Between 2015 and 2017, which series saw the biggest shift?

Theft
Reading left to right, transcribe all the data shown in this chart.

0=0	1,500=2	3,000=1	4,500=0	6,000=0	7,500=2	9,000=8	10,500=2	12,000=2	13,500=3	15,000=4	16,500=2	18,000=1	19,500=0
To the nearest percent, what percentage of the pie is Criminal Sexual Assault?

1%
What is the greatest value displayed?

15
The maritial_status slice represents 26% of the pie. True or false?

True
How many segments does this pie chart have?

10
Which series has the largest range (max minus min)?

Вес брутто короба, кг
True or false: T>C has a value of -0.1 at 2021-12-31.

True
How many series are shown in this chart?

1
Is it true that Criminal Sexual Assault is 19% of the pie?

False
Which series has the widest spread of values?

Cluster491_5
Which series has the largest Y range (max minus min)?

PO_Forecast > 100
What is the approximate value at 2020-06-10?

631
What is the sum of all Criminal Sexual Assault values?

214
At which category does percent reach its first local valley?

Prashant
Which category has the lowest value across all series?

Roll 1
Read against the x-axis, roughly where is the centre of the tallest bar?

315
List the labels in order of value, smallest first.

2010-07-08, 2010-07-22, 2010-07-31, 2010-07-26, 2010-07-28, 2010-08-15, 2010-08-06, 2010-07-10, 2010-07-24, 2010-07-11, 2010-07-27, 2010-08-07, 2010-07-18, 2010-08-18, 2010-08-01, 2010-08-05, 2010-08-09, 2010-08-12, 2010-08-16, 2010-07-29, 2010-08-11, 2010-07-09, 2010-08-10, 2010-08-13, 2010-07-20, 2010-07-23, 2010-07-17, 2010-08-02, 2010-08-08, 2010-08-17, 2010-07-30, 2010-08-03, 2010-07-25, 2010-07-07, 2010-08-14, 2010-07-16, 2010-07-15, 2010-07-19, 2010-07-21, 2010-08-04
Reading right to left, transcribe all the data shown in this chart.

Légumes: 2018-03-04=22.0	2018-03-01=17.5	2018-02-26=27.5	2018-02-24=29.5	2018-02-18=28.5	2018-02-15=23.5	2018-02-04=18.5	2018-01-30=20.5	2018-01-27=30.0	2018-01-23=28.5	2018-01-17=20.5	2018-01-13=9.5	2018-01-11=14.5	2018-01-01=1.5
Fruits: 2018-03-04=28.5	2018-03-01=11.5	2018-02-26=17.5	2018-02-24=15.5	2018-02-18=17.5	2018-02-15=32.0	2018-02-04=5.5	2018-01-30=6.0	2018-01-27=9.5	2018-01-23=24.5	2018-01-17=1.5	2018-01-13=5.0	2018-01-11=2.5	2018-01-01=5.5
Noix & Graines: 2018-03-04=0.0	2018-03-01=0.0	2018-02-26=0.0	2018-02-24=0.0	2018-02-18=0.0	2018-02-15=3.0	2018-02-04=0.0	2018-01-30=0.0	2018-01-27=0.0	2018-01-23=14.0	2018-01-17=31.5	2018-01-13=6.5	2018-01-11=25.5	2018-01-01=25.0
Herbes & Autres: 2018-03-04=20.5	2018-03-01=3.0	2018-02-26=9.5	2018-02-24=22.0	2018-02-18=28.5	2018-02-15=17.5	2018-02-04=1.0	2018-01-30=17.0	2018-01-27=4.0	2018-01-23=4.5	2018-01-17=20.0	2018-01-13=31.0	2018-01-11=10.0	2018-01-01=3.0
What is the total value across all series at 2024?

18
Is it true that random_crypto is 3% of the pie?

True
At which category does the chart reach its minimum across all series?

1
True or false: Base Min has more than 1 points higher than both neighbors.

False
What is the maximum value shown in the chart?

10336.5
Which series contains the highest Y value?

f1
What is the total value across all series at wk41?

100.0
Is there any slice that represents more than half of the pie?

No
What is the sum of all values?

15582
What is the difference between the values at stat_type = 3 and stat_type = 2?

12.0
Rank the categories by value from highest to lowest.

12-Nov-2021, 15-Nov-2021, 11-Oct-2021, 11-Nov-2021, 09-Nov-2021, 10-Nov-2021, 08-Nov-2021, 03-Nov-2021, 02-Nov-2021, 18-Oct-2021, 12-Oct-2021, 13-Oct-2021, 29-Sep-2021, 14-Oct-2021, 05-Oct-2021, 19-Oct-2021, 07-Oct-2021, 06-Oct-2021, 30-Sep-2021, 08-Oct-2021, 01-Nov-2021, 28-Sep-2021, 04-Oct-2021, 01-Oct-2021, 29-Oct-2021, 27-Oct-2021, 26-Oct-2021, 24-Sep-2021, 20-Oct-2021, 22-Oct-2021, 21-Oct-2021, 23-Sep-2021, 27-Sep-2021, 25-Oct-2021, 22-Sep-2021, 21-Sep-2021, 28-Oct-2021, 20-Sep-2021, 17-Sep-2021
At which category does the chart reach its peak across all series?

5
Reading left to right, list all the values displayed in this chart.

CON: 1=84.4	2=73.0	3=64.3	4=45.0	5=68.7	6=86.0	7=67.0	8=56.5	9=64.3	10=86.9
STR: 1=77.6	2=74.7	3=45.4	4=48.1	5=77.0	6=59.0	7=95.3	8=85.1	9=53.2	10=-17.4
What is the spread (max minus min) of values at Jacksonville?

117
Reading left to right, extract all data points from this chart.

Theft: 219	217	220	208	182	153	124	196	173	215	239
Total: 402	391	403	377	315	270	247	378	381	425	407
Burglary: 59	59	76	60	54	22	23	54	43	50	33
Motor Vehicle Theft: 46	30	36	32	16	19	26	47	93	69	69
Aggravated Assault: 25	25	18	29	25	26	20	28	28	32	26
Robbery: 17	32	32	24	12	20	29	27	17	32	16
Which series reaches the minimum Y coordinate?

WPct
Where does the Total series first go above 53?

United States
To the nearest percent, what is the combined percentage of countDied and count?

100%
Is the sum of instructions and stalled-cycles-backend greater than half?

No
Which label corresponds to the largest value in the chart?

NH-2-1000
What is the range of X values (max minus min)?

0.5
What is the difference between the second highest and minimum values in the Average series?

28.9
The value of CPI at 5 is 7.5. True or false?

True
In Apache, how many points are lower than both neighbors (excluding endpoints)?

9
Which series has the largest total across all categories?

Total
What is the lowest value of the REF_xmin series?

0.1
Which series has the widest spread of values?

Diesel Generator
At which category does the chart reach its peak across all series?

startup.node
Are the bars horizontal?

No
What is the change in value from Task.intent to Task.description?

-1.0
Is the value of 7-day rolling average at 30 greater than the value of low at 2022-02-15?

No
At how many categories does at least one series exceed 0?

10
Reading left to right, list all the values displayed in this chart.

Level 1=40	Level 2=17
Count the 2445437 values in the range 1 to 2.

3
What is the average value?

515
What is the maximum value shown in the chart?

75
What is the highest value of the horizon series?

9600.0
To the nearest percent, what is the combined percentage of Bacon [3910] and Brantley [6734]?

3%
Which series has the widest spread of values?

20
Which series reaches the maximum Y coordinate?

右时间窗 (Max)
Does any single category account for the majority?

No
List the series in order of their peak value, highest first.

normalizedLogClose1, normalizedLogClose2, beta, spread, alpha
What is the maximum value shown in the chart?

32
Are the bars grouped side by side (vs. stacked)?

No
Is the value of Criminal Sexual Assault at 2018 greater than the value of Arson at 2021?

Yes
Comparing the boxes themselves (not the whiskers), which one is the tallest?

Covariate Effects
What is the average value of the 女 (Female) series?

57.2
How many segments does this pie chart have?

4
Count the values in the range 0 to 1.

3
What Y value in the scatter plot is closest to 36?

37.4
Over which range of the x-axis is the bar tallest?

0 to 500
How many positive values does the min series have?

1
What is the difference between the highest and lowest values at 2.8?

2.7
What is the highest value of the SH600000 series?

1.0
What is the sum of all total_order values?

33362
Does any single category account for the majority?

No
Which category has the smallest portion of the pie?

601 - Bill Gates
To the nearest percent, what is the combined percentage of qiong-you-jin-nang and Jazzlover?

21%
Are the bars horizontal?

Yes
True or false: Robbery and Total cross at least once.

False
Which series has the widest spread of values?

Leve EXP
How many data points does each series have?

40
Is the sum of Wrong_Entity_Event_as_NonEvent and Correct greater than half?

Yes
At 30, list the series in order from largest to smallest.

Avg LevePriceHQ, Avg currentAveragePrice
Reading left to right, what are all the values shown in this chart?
━━━━
What you need to do:
Put the lines from the start of the records through the line containing "The maritial_status slice" into a JSON list of strings, one string per line, leaving out blank lines.

Result:
[
  "Between 2015 and 2017, which series saw the biggest shift?",
  "Theft",
  "Reading left to right, transcribe all the data shown in this chart.",
  "0=0\t1,500=2\t3,000=1\t4,500=0\t6,000=0\t7,500=2\t9,000=8\t10,500=2\t12,000=2\t13,500=3\t15,000=4\t16,500=2\t18,000=1\t19,500=0",
  "To the nearest percent, what percentage of the pie is Criminal Sexual Assault?",
  "1%",
  "What is the greatest value displayed?",
  "15",
  "The maritial_status slice represents 26% of the pie. True or false?"
]